Today, crypto companies are beginning to realize that it’s better to spend a sizeable portion of their budget on assessing security than to lose reputation. Nevertheless, the security problem of ICOs and crypto exchanges remains acute. Potential threats to crypto projects and reasons to engage in security testing have become the subject of our conversation with Dmitry Budorin, CEO of Hacken and HackIT 4.0, the annual forum on cybersecurity held in Ukraine.
According to various estimates, up to 90% of crypto-currency applications are experiencing security problems. Why is this happening?

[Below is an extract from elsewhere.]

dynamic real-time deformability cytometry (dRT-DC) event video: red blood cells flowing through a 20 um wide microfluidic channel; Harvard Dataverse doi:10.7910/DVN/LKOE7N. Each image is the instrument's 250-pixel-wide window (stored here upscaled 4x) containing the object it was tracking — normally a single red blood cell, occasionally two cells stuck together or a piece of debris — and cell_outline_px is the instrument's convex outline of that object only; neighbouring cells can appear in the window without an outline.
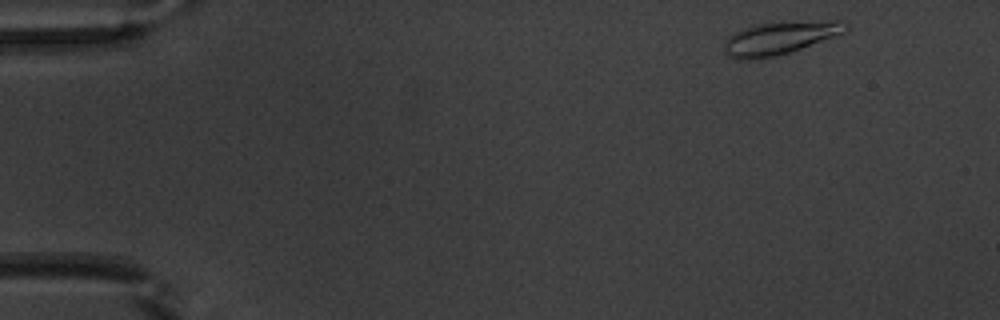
{"species": "common noctule bat (a hibernating species)", "species_latin": "Nyctalus noctula", "temperature_condition": "warm", "stored_images_in_passage": 49, "camera_frame_rate_fps": 3000, "um_per_image_px": 0.085, "animal": {"sex": "male", "body_mass_g": 20.1, "forearm_length_mm": 53.5}, "frame": {"image": 1, "passage_image": 2, "time_ms": 0.333, "image_size_px": [1000, 320], "cell_outline_px": [[852, 24], [848, 32], [776, 56], [748, 60], [736, 60], [728, 56], [724, 52], [724, 40], [728, 36], [740, 28], [772, 20], [848, 20]], "centroid_in_image_um": [66.34, 3.17], "position_along_channel_um": 18.7, "area_um2": 24.51}}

Due to the hype at the end of 2017, when even a project without a single developer, idea and product could make money, most crypto startups, especially from the CIS and Asia, didn’t pay attention to security issues aspiring to launch their products as soon as possible. Now we are witnessing a market decline triggered, among other things, by projects without a real product entering the market. We ended up in crypto Wild West with ignoring the basic things necessary for business development. I’m talking about cyber security as well.
According to Skybox Security report, crypto-miners account for 32% of all cyberattacks in 2018. Are there any protection mechanisms against them?
Stealth mining and malware mining are really big problems. Means of combating them are quite simple: there are plug-ins for disabling scripts on Internet pages. This protects the user from the built-in miners. Don’t install suspicious apps from torrents, which often contain a “payload”.
What other types of attacks, in addition to viruses-miners, are common in crypto?
The most common attacks are directed at the user: gaining access to the user’s PC or malicious software that allows an attack such as man-in-the-browser.
Who should be entrusted with the examination? Hiring experts for audit or checking by yourself?
Of course, to hire specialists! An independent safety assessment is required. It’s necessary at least to run applications and infrastructure pen test and socio-technical assessment of the development team. But ideally, those are going to launch their product have to use the bug bounty and vulnerability reward platform.
What does the evaluation process consist of?
The first stage involves collecting information: obtaining data from the client or other open resources. Then a threat model – a plan for entering the system – is created. Next, the manual and automatic analysis is performed to identify vulnerabilities, after which these ones are exploited to understand how the attackers can use them and whether they are able to damage the system and the company as a whole.
Consequently, a report should appear, where all actions at each stage are documented, as well as recommendations for eliminating the vulnerabilities.
Does the crypto contain mandatory requirements and accepted safety standards?
In case of a decentralized application for receiving funds, the auditor must validate the source code of the contract, confirm that it operates in accordance with the specified public specification, and confirm that there are no errors and “backdoor” for the developer.
The other standards for applications and infrastructure migrate from the industry and are a mix of NIST, PCI DSS and ISO standards.
In your experience, are crypto projects engaged in their security issues? Is it worth to save on security?
We always say: it’s better to spend 15,000 dollars today to assess security and implement compensation measures than to lose reputation, or even business in the future. This view is shared by many crypto projects, dealing with their security in the long term and ordering service packages. Such a project can already be considered as half-valid.
You run HackIT for the fourth year in a row and this year you decided to focus on cybersecurity issues in crypto. Why is there a need for such a topic?
This year, for the first time, we’ll talk about the security of crypto exchanges. Hackers have already stolen millions so we need to change this statistics for the healthy growth of the crypto industry. At HackIT, we’ll hold roundtables with exchanges’ representatives, run a controlled hacking of their systems and talk about safety standards.